Ce document fait observer que la création d’une autorité portuaire entraînant la cession des opérations de manutention à des opérateurs privés viole les dispositions de l’article 3 de l’ordonnance-loi du 29 mars 1968. Les syndicalistes mettent en doute l’expertise du consultant. « Il y a lieu de s’interroger si, dans le pays accréditant du consultant, il existe un arsenal juridique… Nous notons avec regret l’amateurisme du prétendu consultant », s’offusque Dieudonné Kande.
Faire des immeubles une entreprise en soi
Pour les milieux syndicaux, la situation trouble dans laquelle se trouve actuellement la SCPT est la conséquence logique du comportement du gouvernement. Un cadre rapporte que, lors des réunions organisées par le ministère du Portefeuille en vue d’élaborer les nouveaux statuts de l’entreprise transformée en société commerciale, celle-ci devait plutôt s’appeler SOCOTRA. Curieusement, ce sont les statuts d’une autre entreprise, SCTP, qui furent publiés au Journal officiel.

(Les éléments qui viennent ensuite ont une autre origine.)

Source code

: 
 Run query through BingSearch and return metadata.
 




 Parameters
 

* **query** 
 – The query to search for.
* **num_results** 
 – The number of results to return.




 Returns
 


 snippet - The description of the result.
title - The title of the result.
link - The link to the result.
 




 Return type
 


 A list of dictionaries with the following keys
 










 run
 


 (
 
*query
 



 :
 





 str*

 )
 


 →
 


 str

Aussi, ces statuts soulèvent de sérieuses inquiétudes sur l’évaluation du patrimoine de l’ex-ONATRA ainsi que sa sécurisation. Nul doute que l’épineuse question de la primauté sur le certificat d’enregistrement d’un acte juridique, soit-il posé par le chef de l’État ou le Premier ministre, devrait rebondir dans la plupart des entreprises transformées et mêmes celles qui sont dissoutes et liquidées comme l’Office des biens mal acquis (OBMA).
Pour les experts FINEX COMPSULT et DLA PIPER LLP, la SCTP est devenue une société trop lourde et très difficile à gérer. « La survie de l’ancien Office congolais des transports passe inévitablement par la scission partielle de cette société transformée en SARL par apport des immeubles d’exploitation et des fonds de commerce des activités d’exploitation dans une nouvelle entité d’exploitation », indique le rapport des consultants.
Projet d’un holding
En 2008, la ministre du Portefeuille de l’époque, Jeannine Mabunda, avait mûri un projet consistant à transformer l’ancien Office national des transports en un holding à travers lequel les biens immeubles de l’entreprise constitueraient une entreprise en soi. Les cabinets de consulting proposent plutôt à l’État, qui demeure à ce jour actionnaire unique de la SCTP, de se débarrasser d’une partie du patrimoine immobilier de la société. «Pour ce qui est des immeubles hors exploitation, ceux-ci doivent être mis en vente », recommandent ces experts. Ces ventes, notent-ils, doivent être liées au règlement du passif social de l’entreprise. Le capital social de la Société congolaise des ports et des transports a été fixé à 554 730 milliards de francs, soit près de 600 millions de dollars.